### WHAT TO PRODUCE
The entries below contain a stretch that opens with the line containing "image of neoplastic" and closes with the line containing "IHC histopathology image"; set down that stretch exactly, both ends included, and nothing else.

[Saved data entries]
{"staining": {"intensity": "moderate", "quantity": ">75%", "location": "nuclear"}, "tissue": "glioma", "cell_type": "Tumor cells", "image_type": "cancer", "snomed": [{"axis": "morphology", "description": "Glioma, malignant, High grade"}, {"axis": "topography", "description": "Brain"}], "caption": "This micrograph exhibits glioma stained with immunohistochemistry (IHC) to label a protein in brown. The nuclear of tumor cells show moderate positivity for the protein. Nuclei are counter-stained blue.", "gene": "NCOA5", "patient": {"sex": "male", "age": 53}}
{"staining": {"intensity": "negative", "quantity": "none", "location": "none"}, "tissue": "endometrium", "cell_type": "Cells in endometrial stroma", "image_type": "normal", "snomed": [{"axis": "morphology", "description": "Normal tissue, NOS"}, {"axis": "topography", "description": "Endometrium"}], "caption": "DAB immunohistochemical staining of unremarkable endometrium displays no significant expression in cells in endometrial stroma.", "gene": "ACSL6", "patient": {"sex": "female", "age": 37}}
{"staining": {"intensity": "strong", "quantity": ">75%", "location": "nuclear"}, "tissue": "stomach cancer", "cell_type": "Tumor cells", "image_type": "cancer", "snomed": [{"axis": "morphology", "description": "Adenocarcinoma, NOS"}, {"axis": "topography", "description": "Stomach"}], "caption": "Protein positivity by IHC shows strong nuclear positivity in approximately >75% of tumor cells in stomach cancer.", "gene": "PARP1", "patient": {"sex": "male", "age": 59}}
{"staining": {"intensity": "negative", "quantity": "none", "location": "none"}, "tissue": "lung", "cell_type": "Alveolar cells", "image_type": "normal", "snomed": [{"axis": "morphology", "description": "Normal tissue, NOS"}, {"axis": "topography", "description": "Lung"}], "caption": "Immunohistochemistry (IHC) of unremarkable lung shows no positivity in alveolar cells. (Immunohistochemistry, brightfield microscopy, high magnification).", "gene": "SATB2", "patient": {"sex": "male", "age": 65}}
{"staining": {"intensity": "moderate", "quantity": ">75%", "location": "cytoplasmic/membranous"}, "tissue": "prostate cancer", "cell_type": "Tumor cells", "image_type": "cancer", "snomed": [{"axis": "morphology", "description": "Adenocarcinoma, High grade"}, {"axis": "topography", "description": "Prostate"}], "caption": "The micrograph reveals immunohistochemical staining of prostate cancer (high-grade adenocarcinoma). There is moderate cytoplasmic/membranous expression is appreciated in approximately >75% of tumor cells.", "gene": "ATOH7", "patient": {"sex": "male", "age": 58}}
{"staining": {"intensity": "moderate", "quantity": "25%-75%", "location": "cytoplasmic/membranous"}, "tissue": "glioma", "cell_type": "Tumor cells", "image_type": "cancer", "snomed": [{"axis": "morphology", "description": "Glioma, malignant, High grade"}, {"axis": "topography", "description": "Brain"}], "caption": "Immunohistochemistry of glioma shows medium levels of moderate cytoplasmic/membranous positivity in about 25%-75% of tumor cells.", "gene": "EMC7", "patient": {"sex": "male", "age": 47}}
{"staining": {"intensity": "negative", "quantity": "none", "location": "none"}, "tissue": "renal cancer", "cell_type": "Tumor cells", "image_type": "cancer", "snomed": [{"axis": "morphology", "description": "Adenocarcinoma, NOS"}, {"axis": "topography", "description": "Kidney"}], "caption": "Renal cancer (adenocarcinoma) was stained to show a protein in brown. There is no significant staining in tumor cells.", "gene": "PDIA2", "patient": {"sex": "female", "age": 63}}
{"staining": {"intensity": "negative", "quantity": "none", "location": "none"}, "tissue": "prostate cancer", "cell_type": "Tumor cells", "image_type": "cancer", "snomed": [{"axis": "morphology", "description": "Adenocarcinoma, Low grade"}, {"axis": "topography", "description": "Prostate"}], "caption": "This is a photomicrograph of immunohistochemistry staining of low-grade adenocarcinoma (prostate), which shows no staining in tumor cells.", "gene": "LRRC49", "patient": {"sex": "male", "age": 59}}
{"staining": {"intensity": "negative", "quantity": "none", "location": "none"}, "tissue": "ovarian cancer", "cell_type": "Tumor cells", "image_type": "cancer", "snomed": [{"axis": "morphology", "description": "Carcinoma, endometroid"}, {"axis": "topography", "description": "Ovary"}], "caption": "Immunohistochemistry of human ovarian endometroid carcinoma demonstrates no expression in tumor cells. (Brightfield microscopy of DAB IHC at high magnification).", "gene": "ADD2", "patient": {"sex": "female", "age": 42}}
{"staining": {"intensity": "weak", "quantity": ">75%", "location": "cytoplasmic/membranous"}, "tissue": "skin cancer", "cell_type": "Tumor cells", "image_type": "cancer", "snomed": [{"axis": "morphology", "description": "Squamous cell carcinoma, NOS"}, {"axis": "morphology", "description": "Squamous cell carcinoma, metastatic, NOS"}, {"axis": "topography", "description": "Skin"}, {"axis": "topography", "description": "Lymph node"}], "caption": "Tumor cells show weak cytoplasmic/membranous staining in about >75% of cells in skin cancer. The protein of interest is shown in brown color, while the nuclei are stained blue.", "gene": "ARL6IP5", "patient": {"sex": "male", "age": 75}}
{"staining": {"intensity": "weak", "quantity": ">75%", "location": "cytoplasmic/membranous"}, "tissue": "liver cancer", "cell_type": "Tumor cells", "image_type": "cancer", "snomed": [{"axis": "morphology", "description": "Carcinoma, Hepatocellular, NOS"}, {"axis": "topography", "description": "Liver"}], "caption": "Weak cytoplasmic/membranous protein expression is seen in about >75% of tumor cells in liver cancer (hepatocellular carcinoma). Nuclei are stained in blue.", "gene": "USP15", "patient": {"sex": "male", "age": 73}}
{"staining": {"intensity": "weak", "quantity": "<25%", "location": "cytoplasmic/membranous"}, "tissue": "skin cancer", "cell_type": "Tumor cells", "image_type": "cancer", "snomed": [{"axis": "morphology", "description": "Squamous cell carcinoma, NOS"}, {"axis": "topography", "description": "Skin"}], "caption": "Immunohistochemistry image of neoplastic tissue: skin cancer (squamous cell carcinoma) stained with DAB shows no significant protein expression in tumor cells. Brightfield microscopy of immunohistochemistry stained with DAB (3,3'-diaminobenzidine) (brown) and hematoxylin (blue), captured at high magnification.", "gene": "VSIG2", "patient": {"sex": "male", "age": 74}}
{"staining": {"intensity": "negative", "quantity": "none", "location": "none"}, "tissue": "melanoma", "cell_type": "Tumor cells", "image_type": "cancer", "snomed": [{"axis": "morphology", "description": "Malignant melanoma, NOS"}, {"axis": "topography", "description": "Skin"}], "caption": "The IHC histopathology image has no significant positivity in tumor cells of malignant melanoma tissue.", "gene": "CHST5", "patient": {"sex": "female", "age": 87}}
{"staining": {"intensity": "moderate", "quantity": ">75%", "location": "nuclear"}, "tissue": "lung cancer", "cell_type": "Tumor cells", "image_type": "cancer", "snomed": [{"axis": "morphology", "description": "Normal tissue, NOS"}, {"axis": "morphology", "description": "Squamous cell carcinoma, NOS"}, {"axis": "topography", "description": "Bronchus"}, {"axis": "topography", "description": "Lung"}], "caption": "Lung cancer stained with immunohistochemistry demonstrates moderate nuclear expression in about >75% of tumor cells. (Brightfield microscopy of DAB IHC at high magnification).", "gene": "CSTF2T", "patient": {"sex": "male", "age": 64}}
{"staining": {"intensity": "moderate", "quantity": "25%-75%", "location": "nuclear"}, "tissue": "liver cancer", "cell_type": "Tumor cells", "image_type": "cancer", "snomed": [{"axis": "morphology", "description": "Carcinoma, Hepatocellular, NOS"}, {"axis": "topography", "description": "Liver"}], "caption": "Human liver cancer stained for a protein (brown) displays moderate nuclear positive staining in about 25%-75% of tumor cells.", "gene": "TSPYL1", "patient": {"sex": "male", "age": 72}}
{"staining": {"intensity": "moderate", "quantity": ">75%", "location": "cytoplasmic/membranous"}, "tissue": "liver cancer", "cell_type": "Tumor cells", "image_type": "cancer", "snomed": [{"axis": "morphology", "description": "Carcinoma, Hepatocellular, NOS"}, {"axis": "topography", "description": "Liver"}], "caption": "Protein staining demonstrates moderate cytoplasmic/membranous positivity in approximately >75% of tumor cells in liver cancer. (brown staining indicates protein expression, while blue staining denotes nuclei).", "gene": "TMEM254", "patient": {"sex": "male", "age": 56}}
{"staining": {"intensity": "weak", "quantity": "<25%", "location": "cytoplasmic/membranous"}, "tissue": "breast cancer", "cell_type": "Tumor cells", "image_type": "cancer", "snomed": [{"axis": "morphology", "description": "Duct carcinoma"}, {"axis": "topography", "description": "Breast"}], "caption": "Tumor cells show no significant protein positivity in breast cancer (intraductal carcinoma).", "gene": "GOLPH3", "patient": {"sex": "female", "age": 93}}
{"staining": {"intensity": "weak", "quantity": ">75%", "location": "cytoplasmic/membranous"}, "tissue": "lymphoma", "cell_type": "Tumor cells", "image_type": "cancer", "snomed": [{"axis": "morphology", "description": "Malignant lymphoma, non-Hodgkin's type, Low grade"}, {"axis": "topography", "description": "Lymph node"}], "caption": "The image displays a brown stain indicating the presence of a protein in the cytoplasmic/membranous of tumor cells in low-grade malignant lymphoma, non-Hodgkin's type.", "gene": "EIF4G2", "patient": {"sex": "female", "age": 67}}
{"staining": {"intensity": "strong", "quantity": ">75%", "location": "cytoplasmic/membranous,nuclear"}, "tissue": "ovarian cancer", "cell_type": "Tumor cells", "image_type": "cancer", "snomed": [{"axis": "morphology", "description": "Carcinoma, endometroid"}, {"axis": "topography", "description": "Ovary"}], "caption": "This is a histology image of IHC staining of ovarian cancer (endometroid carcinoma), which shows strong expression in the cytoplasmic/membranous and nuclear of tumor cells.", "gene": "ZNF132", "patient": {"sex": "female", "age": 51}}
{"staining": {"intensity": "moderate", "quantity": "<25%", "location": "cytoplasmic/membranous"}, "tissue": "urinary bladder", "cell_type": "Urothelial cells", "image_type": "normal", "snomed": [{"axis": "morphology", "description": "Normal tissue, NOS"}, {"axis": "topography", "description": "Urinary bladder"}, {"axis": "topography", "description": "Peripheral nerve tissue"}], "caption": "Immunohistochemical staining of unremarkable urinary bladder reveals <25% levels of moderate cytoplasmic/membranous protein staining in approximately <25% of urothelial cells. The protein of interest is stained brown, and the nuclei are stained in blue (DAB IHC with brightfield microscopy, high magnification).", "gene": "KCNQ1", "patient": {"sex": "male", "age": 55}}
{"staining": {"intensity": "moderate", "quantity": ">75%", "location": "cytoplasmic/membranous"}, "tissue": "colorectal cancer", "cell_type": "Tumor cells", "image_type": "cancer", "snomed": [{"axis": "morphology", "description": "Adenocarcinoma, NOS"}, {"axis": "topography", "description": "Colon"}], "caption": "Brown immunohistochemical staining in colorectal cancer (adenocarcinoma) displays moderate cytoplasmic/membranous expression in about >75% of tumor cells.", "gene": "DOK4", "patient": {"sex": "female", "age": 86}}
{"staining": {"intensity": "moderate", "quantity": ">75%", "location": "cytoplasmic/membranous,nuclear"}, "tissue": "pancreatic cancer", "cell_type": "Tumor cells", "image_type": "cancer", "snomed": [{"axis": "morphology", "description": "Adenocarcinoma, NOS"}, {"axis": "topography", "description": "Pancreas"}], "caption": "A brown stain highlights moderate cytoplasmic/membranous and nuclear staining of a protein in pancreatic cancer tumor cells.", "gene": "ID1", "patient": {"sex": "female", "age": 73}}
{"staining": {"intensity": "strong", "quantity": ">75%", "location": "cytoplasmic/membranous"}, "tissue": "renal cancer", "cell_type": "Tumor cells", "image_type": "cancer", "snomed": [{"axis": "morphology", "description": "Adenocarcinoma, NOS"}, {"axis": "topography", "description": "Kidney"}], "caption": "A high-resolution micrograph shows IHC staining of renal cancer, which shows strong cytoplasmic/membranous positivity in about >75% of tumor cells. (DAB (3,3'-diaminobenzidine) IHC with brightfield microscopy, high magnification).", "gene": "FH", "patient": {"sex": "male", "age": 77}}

### EXERCISE SOLUTION
{"staining": {"intensity": "weak", "quantity": "<25%", "location": "cytoplasmic/membranous"}, "tissue": "skin cancer", "cell_type": "Tumor cells", "image_type": "cancer", "snomed": [{"axis": "morphology", "description": "Squamous cell carcinoma, NOS"}, {"axis": "topography", "description": "Skin"}], "caption": "Immunohistochemistry image of neoplastic tissue: skin cancer (squamous cell carcinoma) stained with DAB shows no significant protein expression in tumor cells. Brightfield microscopy of immunohistochemistry stained with DAB (3,3'-diaminobenzidine) (brown) and hematoxylin (blue), captured at high magnification.", "gene": "VSIG2", "patient": {"sex": "male", "age": 74}}
{"staining": {"intensity": "negative", "quantity": "none", "location": "none"}, "tissue": "melanoma", "cell_type": "Tumor cells", "image_type": "cancer", "snomed": [{"axis": "morphology", "description": "Malignant melanoma, NOS"}, {"axis": "topography", "description": "Skin"}], "caption": "The IHC histopathology image has no significant positivity in tumor cells of malignant melanoma tissue.", "gene": "CHST5", "patient": {"sex": "female", "age": 87}}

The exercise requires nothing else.